The Cancer Drugs Fund (CDF) has not been managed properly by NHS England and the Department of Health (DH), a committee of MPs says. The fund’s budget has been repeatedly overspent and there has been no assessment of what impact the fund has had on patient outcomes, according to the MPs.
The CDF was established in 2010 to improve access to cancer drugs not routinely available on the NHS because they had yet to be recommended by the National Institute for Health and Care Excellence (NICE), and to address geographical variations in the availability of specific cancer drugs.
However, in a report published on 5 February 2016 MPs on the Public Accounts Committee (PAC) say that while about 80,000 people have received drugs through the fund, the DH has not been able to assess the impact on patient outcomes, such as extending patients’ lives, or demonstrate whether the fund is a good use of taxpayers’ money.
The PAC says it is unclear how far regional variations in access have been reduced, adding that “there is no assurance that the DH and NHS England are using their buying power effectively to pay a fair price for cancer drugs”.
“Half of the patients supported by the fund received drugs that had previously been appraised but not recommended by NICE because they did not meet its clinical and/or cost-effectiveness thresholds,” the report says. “In this respect the fund has cut across, rather than complemented, the work of NICE.”
The fund’s budget grew from £175m in 2012–2013 to £416m in 2014–2015, an increase of 138% in two years, with the fund’s budget for 2013–2014 and 2014–2015 being overspent by a total of £167m, the report says. However, NHS England did not start to take action to control the cost of the fund until November 2014.
Burgeoning costs mean that the fund is not sustainable, so NHS England and NICE are currently consulting on proposals to reform the fund from April 2016. The consultation closes on 11 February 2016.

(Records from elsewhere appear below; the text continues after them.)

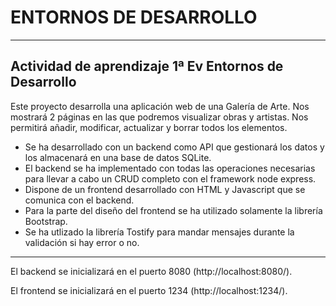 # ENTORNOS DE DESARROLLO
---
## Actividad de aprendizaje 1ª Ev Entornos de Desarrollo

Este proyecto desarrolla una aplicación web de una Galería de Arte. Nos mostrará 2 páginas en las que podremos visualizar obras y artistas. Nos permitirá añadir, modificar, actualizar y borrar todos los elementos.

* Se ha desarrollado con un backend como API que gestionará los datos y los almacenará en una base de datos SQLite.
* El backend se ha implementado con todas las operaciones necesarias para llevar a cabo un CRUD completo con el framework node express.
* Dispone de un frontend desarrollado con HTML y Javascript que se comunica con el backend. 
* Para la parte del diseño del frontend se ha utilizado solamente la librería Bootstrap.
* Se ha utlizado la librería Tostify para mandar mensajes durante la validación si hay error o no.

---
El backend se inicializará en el puerto 8080 (http://localhost:8080/).

El frontend se inicializará en el puerto 1234 (http://localhost:1234/).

“We expect NHS England… to take account of our recommendations and apply the clear lessons from the last five years to ensure that the new fund is managed better in the future,” the report says.
These recommendations include setting clear objectives for what the reformed fund aims to achieve; for NHS England to “be prepared to take tough decisions to ensure that the fund does not overspend”; and for the DH to “set out how it ensures that it pays a fair price for drugs”.

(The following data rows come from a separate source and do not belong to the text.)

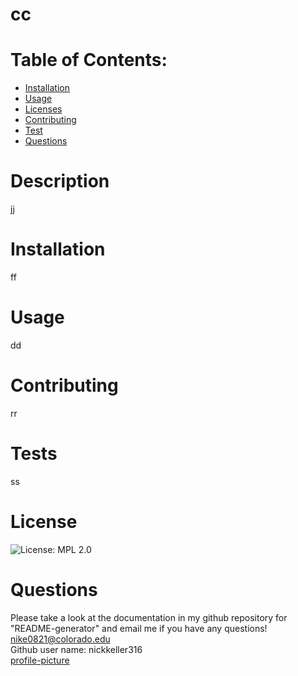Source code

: 
  # cc
  # Table of Contents:
  - [Installation](#Installation)
  - [Usage](#Usage)
  - [Licenses](#Licenses)
  - [Contributing](#Contributing)
  - [Test](#Test)
  - [Questions](#Questions)             
# Description
jj
# Installation
ff
# Usage 
dd
# Contributing
rr
# Tests
ss
# License 
![License: MPL 2.0](https://img.shields.io/badge/License-MPL%202.0-brightgreen.svg)
# Questions 
Please take a look at the documentation in my github repository for "README-generator" 
and email me if you have any questions!
nike0821@colorado.edu <br/>
Github user name: nickkeller316 <br/>
[profile-picture](https://avatars0.githubusercontent.com/u/63823824?v=4=100x)

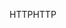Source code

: <span data-ttu-id="0b632-101">HTTP</span><span class="sxs-lookup"><span data-stu-id="0b632-101">HTTP</span></span>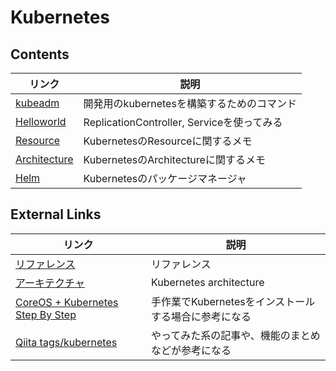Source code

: # Kubernetes

## Contents
| リンク | 説明 |
| --- | --- |
| [kubeadm](https://kubernetes.io/docs/getting-started-guides/kubeadm/) | 開発用のkubernetesを構築するためのコマンド |
| [Helloworld](helloworld.md) | ReplicationController, Serviceを使ってみる |
| [Resource](resource.md) | KubernetesのResourceに関するメモ |
| [Architecture](architecture.md) | KubernetesのArchitectureに関するメモ |
| [Helm](helm.md) | Kubernetesのパッケージマネージャ |


## External Links
| リンク | 説明 |
| --- | --- |
| [リファレンス](https://kubernetes.io/docs/reference/) | リファレンス |
| [アーキテクチャ](https://github.com/kubernetes/community/blob/master/contributors/design-proposals/architecture.md) | Kubernetes architecture |
| [CoreOS + Kubernetes Step By Step](https://coreos.com/kubernetes/docs/latest/getting-started.html) | 手作業でKubernetesをインストールする場合に参考になる |
| [Qiita tags/kubernetes](http://qiita.com/tags/kubernetes) | やってみた系の記事や、機能のまとめなどが参考になる |
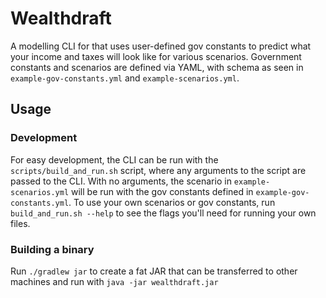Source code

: Wealthdraft
===========
A modelling CLI for that uses user-defined gov constants to predict what your income and taxes will look like for various scenarios. Government constants and scenarios are defined via YAML, with schema as seen in `example-gov-constants.yml` and `example-scenarios.yml`.

Usage
-----
### Development
For easy development, the CLI can be run with the `scripts/build_and_run.sh` script, where any arguments to the script are passed to the CLI. With no arguments, the scenario in `example-scenarios.yml` will be run with the gov constants defined in `example-gov-constants.yml`. To use your own scenarios or gov constants, run `build_and_run.sh --help` to see the flags you'll need for running your own files.

### Building a binary
Run `./gradlew jar` to create a fat JAR that can be transferred to other machines and run with `java -jar wealthdraft.jar`
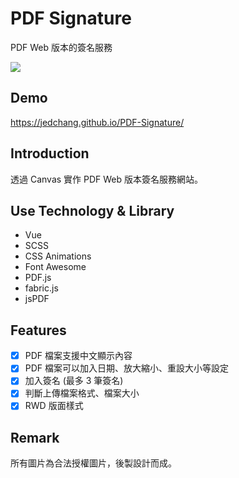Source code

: # PDF Signature

PDF Web 版本的簽名服務

![](https://images2.imgbox.com/36/4b/Z86gCUxC_o.jpg)

## Demo

https://jedchang.github.io/PDF-Signature/

## Introduction

透過 Canvas 實作 PDF Web 版本簽名服務網站。

## Use Technology & Library

- Vue
- SCSS
- CSS Animations
- Font Awesome
- PDF.js
- fabric.js
- jsPDF

## Features

- [x] PDF 檔案支援中文顯示內容
- [x] PDF 檔案可以加入日期、放大縮小、重設大小等設定
- [x] 加入簽名 (最多 3 筆簽名)
- [x] 判斷上傳檔案格式、檔案大小
- [x] RWD 版面樣式

## Remark

所有圖片為合法授權圖片，後製設計而成。
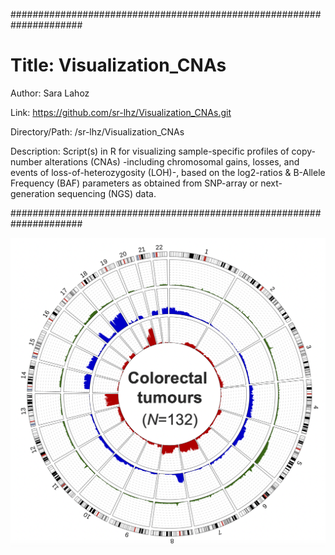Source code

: #####################################################################

# Title: Visualization_CNAs

Author: Sara Lahoz

Link: https://github.com/sr-lhz/Visualization_CNAs.git

Directory/Path: /sr-lhz/Visualization_CNAs

Description: Script(s) in R for visualizing sample-specific profiles of copy-number alterations (CNAs) -including chromosomal gains, losses, and events of loss-of-heterozygosity (LOH)-, based on the log2-ratios & B-Allele Frequency (BAF) parameters as obtained from SNP-array or next-generation sequencing (NGS) data.

#####################################################################

![Example Image - Circa plot to visualize accumulated frequency of chromosomal gains and losses in a cohort of N=132 primary colorectal tumours. ](Circos_Plots_CNAs.png)
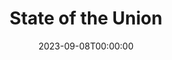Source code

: ---
title: State of the Union
date: 2023-09-08T00:00:00
opening_date: 1946-10-18
closing_date: 1946-10-25
layout: productions
playbill:
Theatre: Theatre Jacksonville
Venue: Little Theatre
cast:
- Bellboy: Lindner Smith, Jr.
- Grant Matthews: Walter Churchill
- James Conover: Raymond C. Winstead
- Jennie: Mary Louise Smith
- Judge Alexander: Karl G. Knoche
- Katherine Thorndyke: Kareen Taylor
- Mary Matthews: Velma Henning
- Mrs. Alexander: Charlotte Ecker
- Mrs. Draper: Thelma Witten
- Norah: Mathilda Colle
- Sam Parrish: H.K. (Bud) Smith, Jr.
- Senator Lauterback: Peter W. Hutcheson
- Spike MacManus: Charlie Tutewiler
- Stevens: C. Eugene Sayre
- Swenson: Robert Preston
- Waiter: Maurice Blitch
- William Hardy: Paul E. Burner
crew:
- Director: L. Bramer Carlson
- Lighting controls: Betty Ames
- Make-up:
  - Beverly Adams
  - Nancy Smith
  - Thelma Witten
- Music: Mary Biggs
- Properties:
  - Beverly Bradfield
  - Blanche Baggett
  - Constance Buchwald
  - Francesca White
  - Gerri Turbow
  - Helen Kriebs
  - Henry Prior
  - Joan Preston
  - June Davis
  - June Milstrey
  - Margie Carter
  - Mary Garcia
  - Ruth Hawkins
- Scene painting and construction:
  - Alma Jones
  - Betty Ames
  - Bryant Simms
  - Carol Corbett
  - Edythe Guernsey
  - Eugene Sayre
  - Garry Pease
  - Hal Kriebs
  - Harriet Warner
  - Jeanne Martin
  - Jerry McWilliams
  - John Temple Gilmer
  - Lois LeBrun
  - Morty Turbow
  - Nancy Light
  - Natalie Hart
  - Phyllis Bruen
  - R.S. Heriot
  - Sarah McRae
- Scene Shifting:
  - David Salter
  - Eugene Sayre
  - Jeanne Martin
  - John Temple Gilmer
  - Nancy Light
- Set and Lighting Design: Duke LeBrun
- Stage Manager: Ruth Buell
- Wardrobe:
  - Anne Jean Williams
  - Irma Liepold
  - Jewett Ashley
  - Leah Swisher
  - Phyllis Bruen
orchestra:
---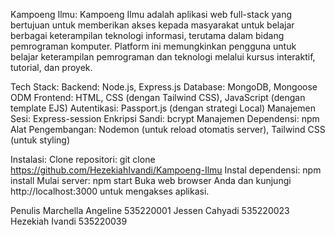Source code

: Kampoeng Ilmu:
Kampoeng Ilmu adalah aplikasi web full-stack yang bertujuan untuk memberikan akses kepada masyarakat untuk belajar berbagai keterampilan teknologi informasi, terutama dalam bidang pemrograman komputer. Platform ini memungkinkan pengguna untuk belajar keterampilan pemrograman dan teknologi melalui kursus interaktif, tutorial, dan proyek.

Tech Stack:
Backend: Node.js, Express.js
Database: MongoDB, Mongoose ODM
Frontend: HTML, CSS (dengan Tailwind CSS), JavaScript (dengan template EJS)
Autentikasi: Passport.js (dengan strategi Local)
Manajemen Sesi: Express-session
Enkripsi Sandi: bcrypt
Manajemen Dependensi: npm
Alat Pengembangan: Nodemon (untuk reload otomatis server), Tailwind CSS (untuk styling)

Instalasi:
Clone repositori: git clone https://github.com/HezekiahIvandi/Kampoeng-Ilmu
Instal dependensi: npm install
Mulai server: npm start
Buka web browser Anda dan kunjungi http://localhost:3000 untuk mengakses aplikasi.

Penulis
Marchella Angeline 535220001
Jessen Cahyadi 535220023
Hezekiah Ivandi 535220039
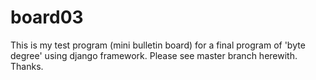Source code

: # board03
This is my test program (mini bulletin board) for a final program of 'byte degree' using django framework.
Please see master branch herewith.
Thanks.
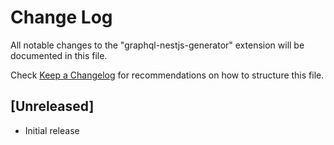 # Change Log

All notable changes to the "graphql-nestjs-generator" extension will be documented in this file.

Check [Keep a Changelog](http://keepachangelog.com/) for recommendations on how to structure this file.

## [Unreleased]

- Initial release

In terms of assessing the impact of the fund, the report says that NHS England should report back to the PAC by June 2016 “on what the available data indicate about the impact of the fund on patient outcomes”.
The PAC adds that the issue of whether NICE has the capacity to appraise all new cancer drugs within the proposed timeframes also needs to be addressed “as a matter of urgency”.

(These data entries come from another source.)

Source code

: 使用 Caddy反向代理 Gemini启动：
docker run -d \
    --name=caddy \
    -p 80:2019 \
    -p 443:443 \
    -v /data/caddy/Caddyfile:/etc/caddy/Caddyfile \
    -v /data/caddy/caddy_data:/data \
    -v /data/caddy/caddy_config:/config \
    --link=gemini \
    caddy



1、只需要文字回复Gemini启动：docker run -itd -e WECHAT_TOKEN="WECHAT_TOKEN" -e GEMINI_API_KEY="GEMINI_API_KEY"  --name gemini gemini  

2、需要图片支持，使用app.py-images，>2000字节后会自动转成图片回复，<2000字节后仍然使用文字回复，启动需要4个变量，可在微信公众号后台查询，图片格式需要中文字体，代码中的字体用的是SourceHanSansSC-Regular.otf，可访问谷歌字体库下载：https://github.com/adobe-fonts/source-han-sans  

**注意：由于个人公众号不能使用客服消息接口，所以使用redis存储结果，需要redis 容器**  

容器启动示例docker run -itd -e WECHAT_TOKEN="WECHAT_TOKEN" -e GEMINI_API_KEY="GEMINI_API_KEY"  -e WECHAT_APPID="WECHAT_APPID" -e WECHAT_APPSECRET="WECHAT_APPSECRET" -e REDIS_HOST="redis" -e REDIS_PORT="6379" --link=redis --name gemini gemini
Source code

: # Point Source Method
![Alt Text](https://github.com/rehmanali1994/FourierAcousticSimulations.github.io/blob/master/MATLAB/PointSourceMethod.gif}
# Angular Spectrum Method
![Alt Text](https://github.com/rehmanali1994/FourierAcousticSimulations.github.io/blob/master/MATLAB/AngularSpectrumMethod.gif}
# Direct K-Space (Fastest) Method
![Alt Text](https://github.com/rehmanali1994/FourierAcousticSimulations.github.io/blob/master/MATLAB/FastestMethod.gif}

Meg Hillier, chair of the PAC and MP for Hackney South and Shoreditch, says: “There must be confidence that public money is being spent on the right medication, and at a fair price. We will be closely monitoring the progress made by the department and NHS England in the months ahead.”
Responding to the report, Sir Andrew Dillon, chief executive at NICE, says the proposals being consulted on set clear objectives about how the fund will be managed and that NICE has considered the effect of the proposed new arrangements on its workload and resources. “Funding has been agreed with NHS England,” he says. “When these proposals are finalised NICE and NHS England will work together to put in place a new system to provide patients with promising medicines at a fair price.”
A spokesperson for NHS England welcomed the committee’s support for a redesigned fund, but says: “We hope their explicit call for cuts to cancer drugs prices charged to the CDF will be borne in mind as complex decisions on its future are taken in the next few months.”
Cancer charities also welcomed the report’s recommendations. Sally Greenbrook, policy manager at Breast Cancer Now, says it is “particularly pleasing” to see the report’s focus on price negotiations.
“[This is] something we feel has been missing from the current NICE and NHS England proposals,” she says, adding that the current proposals do not go far enough.
Mark Flannagan, chief executive of the charity Beating Bowel Cancer, says opportunities have been missed to collect data to demonstrate the impact of individual treatments on patients’ lives. “It’s vital that this is fixed.”